With respect to determining whether an accommodation benefit is provided to an employee of the MNC who is travelling for business, or whether that employee is required to live away from home, the principles encapsulated in Miscellaneous Taxation Ruling MT 2030 Fringe benefits tax: living-away-from-home allowance benefits (MT 2030) serve as guidance. In particular, paragraphs 37 to 43 of MT 2030 outline various factors that may be considered in distinguishing between 'travelling for business' and 'living away from home'. Based on the facts provided and in line with the principles embodied in MT 2030, the Commissioner considers the MNC's employees (those that are the subject of this private ruling) to be travelling in the course of performing their duties of employment. The Commissioner's view in this regard is on the basis of the following:

    1. The MNC's internationally-based employees that work on a project in Australia on a work visa for a period of up to three months do not change their employment location. The employment location for the employees remains in their home country. The itinerant nature of the employees' work requires that these employees travel in order to carry out the requirements of their job/the particular project.

    2. During the periods that the MNC's internationally-based employees work in Australia on a short-term basis, the employees typically retain their usual place of residence in their home country, and their spouse/family (if any) does not accompany them to Australia. The nature of the accommodation whilst in Australia is characteristically short-term (i.e. hotels), and is as close as practically possible to the employee's work place in Australia.

    3. The Commissioner accepts that the period that the MNC's internationally-based employees are in Australia can be considered a short period of time. The following factors are considered relevant in establishing this conclusion:

        • the nature of the MNC's business in providing global consulting, outsourcing and other services

        • the nature of the duties performed by employees regularly involves performing those duties at another locality

        • travelling is a regular incident of their occupation, and

        • their business travels (in terms of the employees that are the subject of this private ruling) typically do not exceed three months.

# [Listed records]
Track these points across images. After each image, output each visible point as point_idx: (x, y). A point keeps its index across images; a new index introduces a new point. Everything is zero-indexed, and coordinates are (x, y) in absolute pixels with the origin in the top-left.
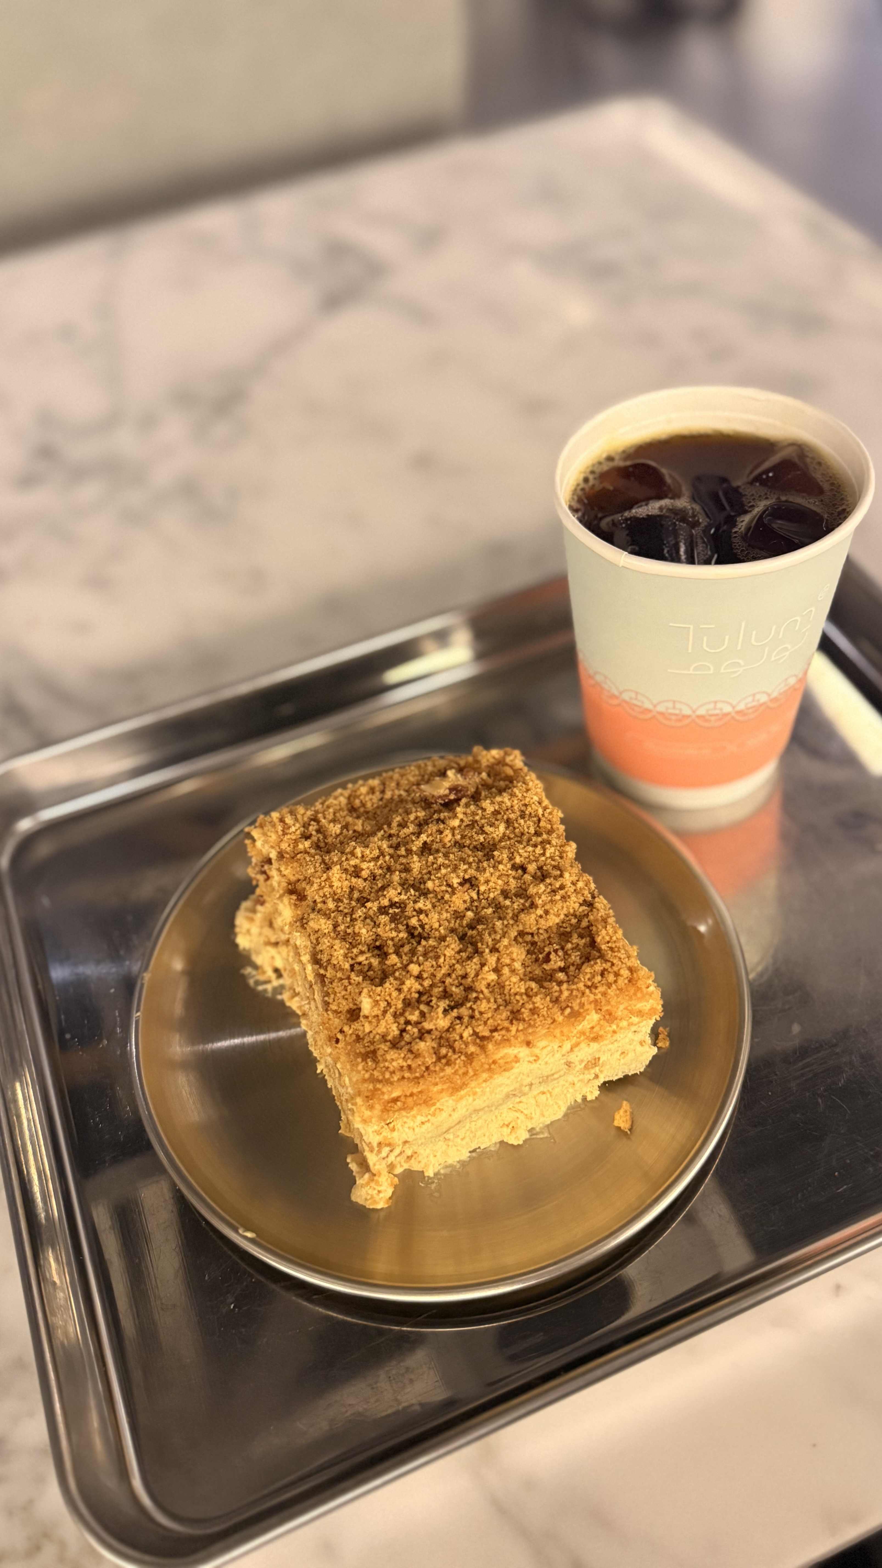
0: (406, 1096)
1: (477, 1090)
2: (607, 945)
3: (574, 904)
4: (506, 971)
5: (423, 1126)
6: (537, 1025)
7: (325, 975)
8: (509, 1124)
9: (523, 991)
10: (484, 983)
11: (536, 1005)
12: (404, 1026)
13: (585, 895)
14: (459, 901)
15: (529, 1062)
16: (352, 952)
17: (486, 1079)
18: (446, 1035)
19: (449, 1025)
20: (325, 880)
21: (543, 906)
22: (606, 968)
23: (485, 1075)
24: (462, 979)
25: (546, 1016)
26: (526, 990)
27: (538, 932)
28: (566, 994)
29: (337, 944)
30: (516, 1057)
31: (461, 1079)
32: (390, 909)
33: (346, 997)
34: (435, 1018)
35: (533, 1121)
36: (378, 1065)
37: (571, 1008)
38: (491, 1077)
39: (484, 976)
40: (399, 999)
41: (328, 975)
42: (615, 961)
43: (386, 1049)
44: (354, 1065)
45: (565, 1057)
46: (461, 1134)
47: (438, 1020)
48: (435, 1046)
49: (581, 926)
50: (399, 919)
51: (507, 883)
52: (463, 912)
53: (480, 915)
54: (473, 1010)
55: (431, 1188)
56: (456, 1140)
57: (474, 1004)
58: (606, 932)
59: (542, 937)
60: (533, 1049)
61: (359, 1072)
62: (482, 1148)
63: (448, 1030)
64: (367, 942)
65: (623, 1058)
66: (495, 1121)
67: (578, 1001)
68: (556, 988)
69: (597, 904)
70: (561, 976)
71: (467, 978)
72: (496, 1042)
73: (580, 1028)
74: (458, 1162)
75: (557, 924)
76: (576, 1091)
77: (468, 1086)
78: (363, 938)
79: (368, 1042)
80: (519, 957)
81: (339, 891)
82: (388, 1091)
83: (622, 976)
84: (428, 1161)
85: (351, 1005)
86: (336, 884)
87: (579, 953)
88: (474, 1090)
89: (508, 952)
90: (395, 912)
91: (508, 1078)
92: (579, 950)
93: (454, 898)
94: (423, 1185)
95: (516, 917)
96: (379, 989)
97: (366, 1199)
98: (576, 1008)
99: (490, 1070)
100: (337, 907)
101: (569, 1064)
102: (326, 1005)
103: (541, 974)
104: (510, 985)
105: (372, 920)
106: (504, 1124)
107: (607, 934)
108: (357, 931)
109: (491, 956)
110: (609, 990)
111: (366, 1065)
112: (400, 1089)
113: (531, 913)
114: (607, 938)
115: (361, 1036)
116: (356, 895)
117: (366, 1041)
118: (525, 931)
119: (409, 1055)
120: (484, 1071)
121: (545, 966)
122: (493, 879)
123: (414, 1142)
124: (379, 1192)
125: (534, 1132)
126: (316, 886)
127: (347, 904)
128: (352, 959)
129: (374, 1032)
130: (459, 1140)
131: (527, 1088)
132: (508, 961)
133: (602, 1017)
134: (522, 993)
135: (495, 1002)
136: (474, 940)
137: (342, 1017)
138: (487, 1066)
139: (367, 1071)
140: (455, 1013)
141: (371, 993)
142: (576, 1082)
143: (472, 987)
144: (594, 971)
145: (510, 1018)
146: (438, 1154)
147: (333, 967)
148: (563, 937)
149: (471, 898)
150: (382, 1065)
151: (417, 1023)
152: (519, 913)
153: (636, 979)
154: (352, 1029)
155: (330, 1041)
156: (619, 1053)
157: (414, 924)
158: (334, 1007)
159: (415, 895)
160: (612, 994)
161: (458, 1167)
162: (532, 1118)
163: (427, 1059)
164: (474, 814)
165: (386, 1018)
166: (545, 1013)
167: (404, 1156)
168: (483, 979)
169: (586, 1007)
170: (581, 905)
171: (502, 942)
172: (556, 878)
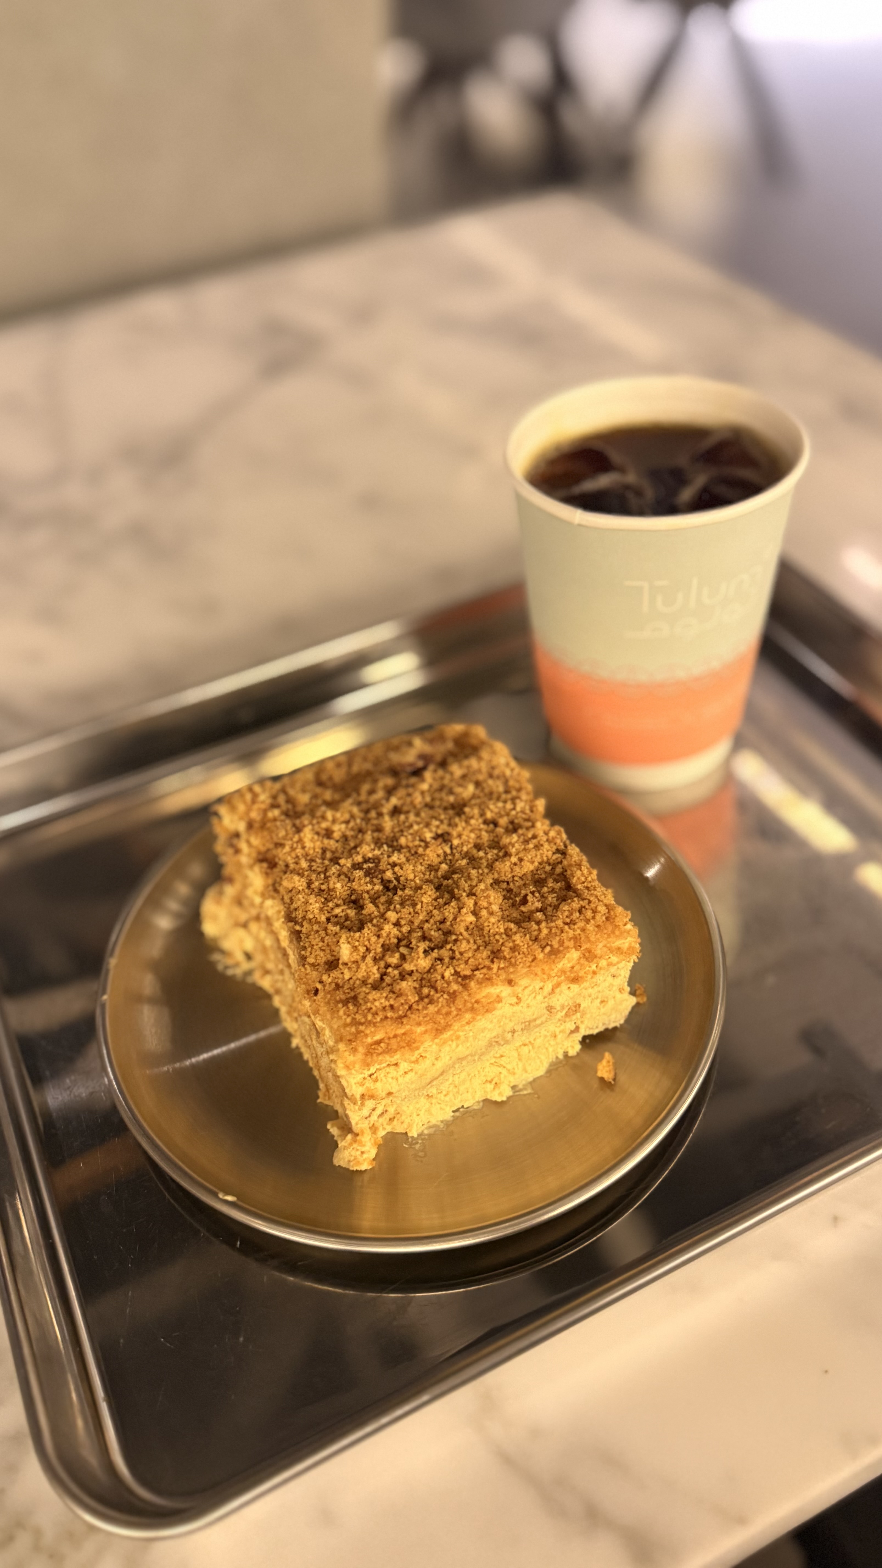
0: (389, 1038)
1: (461, 1034)
2: (583, 885)
3: (547, 852)
4: (484, 913)
5: (407, 1075)
6: (518, 963)
7: (301, 931)
8: (492, 1080)
9: (502, 930)
10: (463, 924)
11: (516, 943)
12: (384, 970)
13: (557, 844)
14: (434, 854)
15: (511, 1004)
16: (328, 906)
17: (469, 1021)
18: (427, 976)
19: (430, 966)
20: (297, 842)
21: (517, 854)
22: (583, 905)
23: (468, 1016)
24: (440, 924)
25: (527, 953)
26: (506, 930)
27: (513, 880)
28: (545, 931)
29: (312, 899)
30: (498, 996)
31: (445, 1019)
32: (364, 864)
33: (323, 948)
34: (415, 958)
35: (517, 1076)
36: (359, 1009)
37: (551, 946)
38: (474, 1019)
39: (463, 919)
40: (378, 943)
41: (304, 930)
42: (591, 899)
43: (367, 991)
44: (334, 1011)
45: (546, 1000)
46: (444, 1087)
47: (419, 960)
48: (417, 986)
49: (555, 873)
50: (374, 873)
51: (479, 837)
52: (437, 865)
53: (454, 867)
54: (453, 951)
55: (415, 1148)
56: (439, 1096)
57: (454, 945)
58: (580, 872)
59: (517, 884)
60: (516, 988)
61: (340, 1018)
62: (465, 1107)
63: (429, 971)
64: (342, 897)
65: (604, 1007)
66: (477, 1076)
67: (558, 938)
68: (535, 927)
69: (570, 851)
70: (539, 915)
71: (446, 922)
72: (478, 981)
73: (560, 966)
74: (442, 1122)
75: (532, 871)
76: (557, 1044)
77: (452, 1028)
78: (338, 893)
79: (348, 989)
80: (496, 900)
81: (311, 852)
82: (371, 1032)
83: (600, 912)
84: (411, 1120)
85: (329, 957)
86: (308, 844)
87: (556, 895)
88: (458, 1033)
89: (485, 895)
90: (369, 867)
91: (491, 1022)
92: (555, 893)
93: (428, 851)
94: (407, 1146)
95: (490, 867)
96: (358, 934)
97: (349, 1161)
98: (556, 945)
99: (472, 1009)
100: (310, 867)
101: (550, 1009)
102: (303, 960)
103: (519, 917)
104: (489, 926)
105: (346, 876)
106: (487, 1080)
107: (583, 874)
108: (331, 886)
109: (468, 899)
110: (587, 925)
111: (347, 1010)
112: (383, 1031)
113: (505, 861)
114: (583, 879)
115: (341, 985)
116: (329, 855)
117: (346, 987)
118: (501, 879)
119: (391, 995)
120: (467, 1011)
121: (523, 908)
122: (466, 833)
123: (397, 1094)
124: (362, 1153)
125: (517, 1089)
126: (287, 849)
127: (320, 863)
128: (328, 912)
129: (354, 978)
130: (441, 1096)
131: (510, 1035)
132: (485, 904)
133: (582, 956)
134: (502, 933)
135: (475, 942)
136: (450, 888)
137: (320, 969)
138: (469, 1005)
139: (348, 1016)
140: (435, 954)
141: (350, 940)
142: (557, 1033)
143: (450, 931)
144: (572, 909)
145: (491, 958)
146: (422, 1113)
147: (308, 921)
148: (537, 884)
149: (445, 852)
150: (364, 1008)
151: (397, 967)
152: (493, 862)
153: (614, 917)
154: (331, 978)
155: (308, 994)
156: (599, 1000)
157: (389, 877)
158: (311, 960)
159: (388, 851)
160: (591, 928)
161: (442, 1127)
162: (514, 1074)
163: (410, 998)
164: (442, 778)
165: (366, 961)
166: (525, 950)
167: (387, 1116)
168: (461, 921)
169: (567, 943)
170: (554, 853)
171: (478, 887)
172: (528, 829)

# [Task objective]
Please answer these questions about the ruling excerpt:
1. Which paragraphs of MT 2030 outline factors for distinguishing between travelling for business and living away from home?
2. What type of accommodation do the employees characteristically use while in Australia?
3. Which country remains the employees' employment location?
Answer from the ruling excerpt alone.

# [Reply to the task]
1. Paragraphs 37 to 43
2. Short-term accommodation, such as hotels
3. Their home country